Çıktığım koridoru incelemeye başladım. Sağ tarafta birkaç kapı vardı ve koridorun sonuydu. Başım dönüyordu ve açıkçası dengemi zor sağlıyordum. Yine de önce Alex'i bulmalıydım. Önceliğim oydu. Bizimkilerin kapıların ardındaki odalarda olduğuna adım gibi emindim. İlk kapıyı açtığımda Nia aynı benimki gibi küçük ve boş bir odada tek başınaydı.

"Nia uyan."

Onu sertçe sarsınca hafiften kıpırdanmaya başladı. Birkaç saniye sonra tamamen kendine geldi. Küfrederek ayağa kalktığında dengesini kaybedince onu kolundan tutup kendine gelmesini bekledim. Bunun ilacın etkisi olduğunu çoktan tahmin etmiştim.

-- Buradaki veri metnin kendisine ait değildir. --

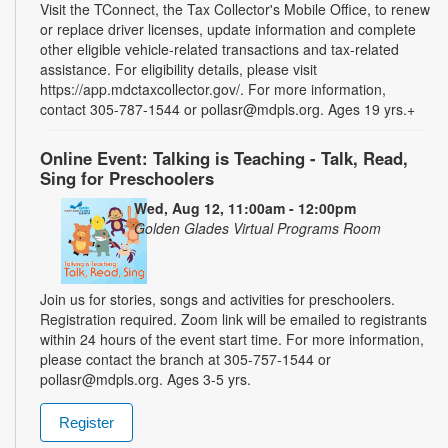
Visit the TConnect, the Tax Collector's Mobile Office, to renew
or replace driver licenses, update information and complete
other eligible vehicle-related transactions and tax-related
assistance. For eligibility details, please visit
https://app.mdctaxcollector.gov/. For more information,
contact 305-787-1544 or pollasr@mdpls.org. Ages 19 yrs.+
Online Event: Talking is Teaching - Talk, Read,
Sing for Preschoolers
Wed, Aug 12, 11:00am - 12:00pm
Golden Glades Virtual Programs Room
Join us for stories, songs and activities for preschoolers.
Registration required. Zoom link will be emailed to registrants
within 24 hours of the event start time. For more information,
please contact the branch at 305-757-1544 or
pollasr@mdpls.org. Ages 3-5 yrs.
Register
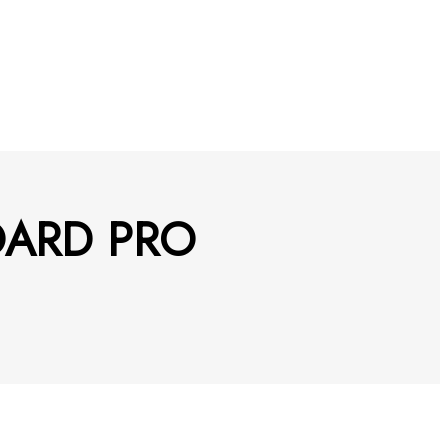
BOARD PRO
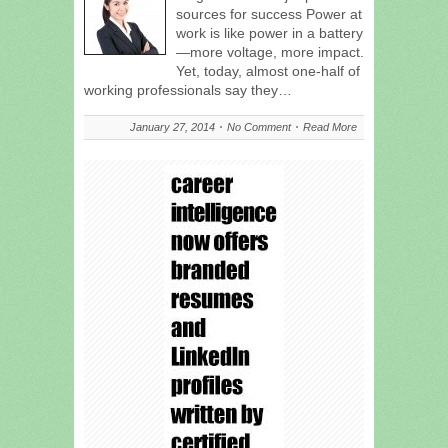
sources for success Power at
work is like power in a battery
—more voltage, more impact.
Yet, today, almost one-half of
working professionals say they…
January 27, 2014
No Comment
Read More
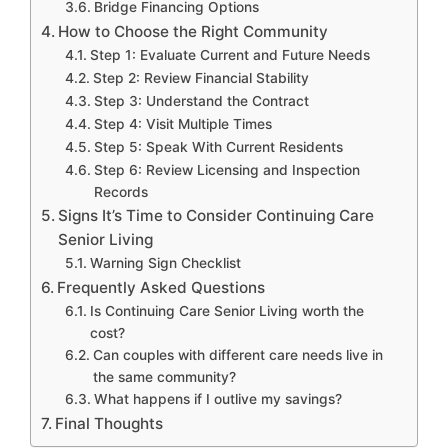
Bridge Financing Options
How to Choose the Right Community
Step 1: Evaluate Current and Future Needs
Step 2: Review Financial Stability
Step 3: Understand the Contract
Step 4: Visit Multiple Times
Step 5: Speak With Current Residents
Step 6: Review Licensing and Inspection
Records
Signs It’s Time to Consider Continuing Care
Senior Living
Warning Sign Checklist
Frequently Asked Questions
Is Continuing Care Senior Living worth the
cost?
Can couples with different care needs live in
the same community?
What happens if I outlive my savings?
Final Thoughts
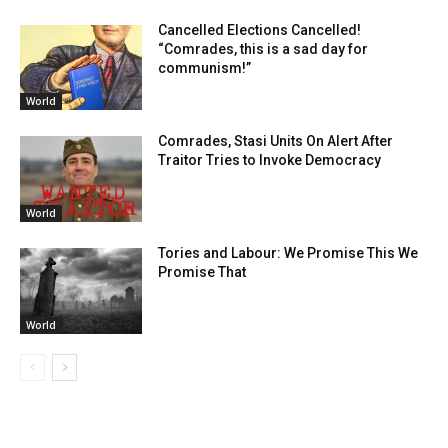
Cancelled Elections Cancelled!
“Comrades, this is a sad day for
communism!”
World
Comrades, Stasi Units On Alert After
Traitor Tries to Invoke Democracy
World
Tories and Labour: We Promise This We
Promise That
World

Ne zaman yok olacağı ise belirsizdi.

"Alex'i buldun mu?"

"Onu bulmaya gidiyorum. Sen diğerlerini uyandır. Burada olduklarına eminim. Siz arabaları hazırlayın ben Alex'i alıp geliyorum."

Kafasını salladığında odadan çıkmıştık. O sağ tarafa giderken ben de sola doğru ilerlemeye başladım. Okulda olduğumuzu biliyordum. Duvarların yapısı okulla aynıydı. Yine de okulun özel bir kısmı ya da bodrumunda gibi bir yerdeydik. Öğrencilerin olmaması düşüncelerimi kanıtlar nitelikteydi.

Geçtiğim bütün koridorlardaki bütün kapılara teker teker bakıyordum. İlerlerken koridordaki kamerayı fark ettim. Geçtiğim diğer yerlerde kameraya hiç rastlamamıştım. Kameranın varlığı oraya gidip gelenin takip edildiğini gösteriyordu. Bu da yakınlarda önemli bir şeyin olduğunun en iyi kanıtıydı. Bu durumdaysa önemli şey kesinlikle Alex'di. Dengemi kaybetmemeye çalışarak adımlarımı hızlandırdım. Mümkün olduğunca kameraları takip ederek karanlık bir koridora girdim. Koridorda bulunan birçok kapıdan ilkine uzandığımda bir çığlık duydum. Bir kız çığlığı. Alex'in çığlığı. Sesin geldiği kapıya doğru koşarken tahmin ettiğim şeyin olmaması için dua ediyordum. Uzun süredir kriz geçirmemişti. Eğer kriz geçiriyorsa bunca zamanın bir patlaması olacaktı. Kapıyı hızla açtığımda Alex duvarın dibinde kollarını etrafına sarmış karanlık odada oturuyordu. En kötüsüyse tahmin ettiğim gibi kriz geçiriyordu.